(Stored data entries)
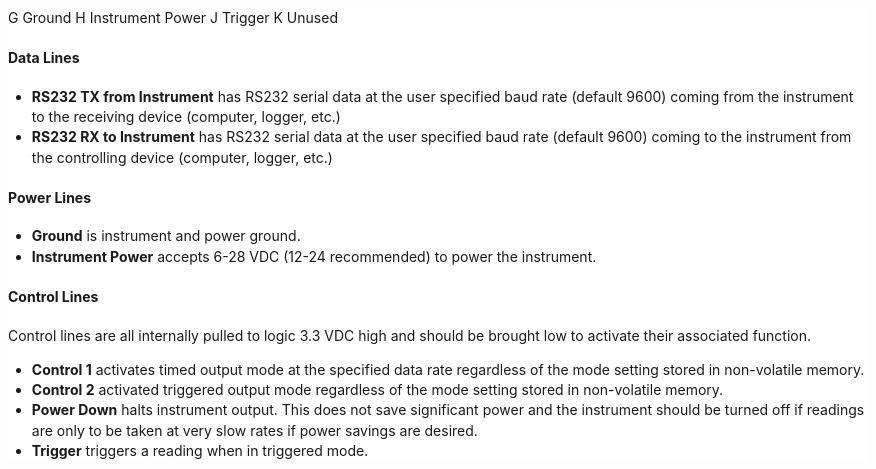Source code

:   <tr>
    <td>G</td>
    <td>Ground</td>
  </tr>

  <tr>
    <td>H</td>
    <td>Instrument Power</td>
  </tr>

  <tr>
    <td>J</td>
    <td>Trigger</td>
  </tr>

  <tr>
    <td>K</td>
    <td>Unused</td>
  </tr>
</table>
</div>


#### Data Lines
<ul>
  <li><b>RS232 TX from Instrument</b> has RS232 serial data at the user specified baud
  rate (default 9600) coming from the instrument to the receiving device
  (computer, logger, etc.)</li>
  <li><b>RS232 RX to Instrument</b> has RS232 serial data at the user specified baud rate
  (default 9600) coming to the instrument from the controlling device (computer,
  logger, etc.)</li>
</ul>

#### Power Lines
<ul>
  <li><b>Ground</b> is instrument and power ground.</li>
  <li><b>Instrument Power</b> accepts 6-28 VDC (12-24 recommended) to power the instrument.</li>
</ul>

#### Control Lines
Control lines are all internally pulled to logic 3.3 VDC high and should be
brought low to activate their associated function.

<ul>
  <li><b>Control 1</b> activates timed output mode at the specified data rate regardless
  of the mode setting stored in non-volatile memory.</li>
  <li><b>Control 2</b> activated triggered output mode regardless of the mode setting
  stored in non-volatile memory.</li>
  <li><b>Power Down</b> halts instrument output. This does not save significant power and
  the instrument should be turned off if readings are only to be taken at very
  slow rates if power savings are desired.</li>
  <li><b>Trigger</b> triggers a reading when in triggered mode.</li> 
</ul>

-- Assigned task --
Leave the pictures aside and output each entry exactly as it stands.

-- Task output --
Source code

:   <tr>
    <td>G</td>
    <td>Ground</td>
  </tr>

  <tr>
    <td>H</td>
    <td>Instrument Power</td>
  </tr>

  <tr>
    <td>J</td>
    <td>Trigger</td>
  </tr>

  <tr>
    <td>K</td>
    <td>Unused</td>
  </tr>
</table>
</div>


#### Data Lines
<ul>
  <li><b>RS232 TX from Instrument</b> has RS232 serial data at the user specified baud
  rate (default 9600) coming from the instrument to the receiving device
  (computer, logger, etc.)</li>
  <li><b>RS232 RX to Instrument</b> has RS232 serial data at the user specified baud rate
  (default 9600) coming to the instrument from the controlling device (computer,
  logger, etc.)</li>
</ul>

#### Power Lines
<ul>
  <li><b>Ground</b> is instrument and power ground.</li>
  <li><b>Instrument Power</b> accepts 6-28 VDC (12-24 recommended) to power the instrument.</li>
</ul>

#### Control Lines
Control lines are all internally pulled to logic 3.3 VDC high and should be
brought low to activate their associated function.

<ul>
  <li><b>Control 1</b> activates timed output mode at the specified data rate regardless
  of the mode setting stored in non-volatile memory.</li>
  <li><b>Control 2</b> activated triggered output mode regardless of the mode setting
  stored in non-volatile memory.</li>
  <li><b>Power Down</b> halts instrument output. This does not save significant power and
  the instrument should be turned off if readings are only to be taken at very
  slow rates if power savings are desired.</li>
  <li><b>Trigger</b> triggers a reading when in triggered mode.</li> 
</ul>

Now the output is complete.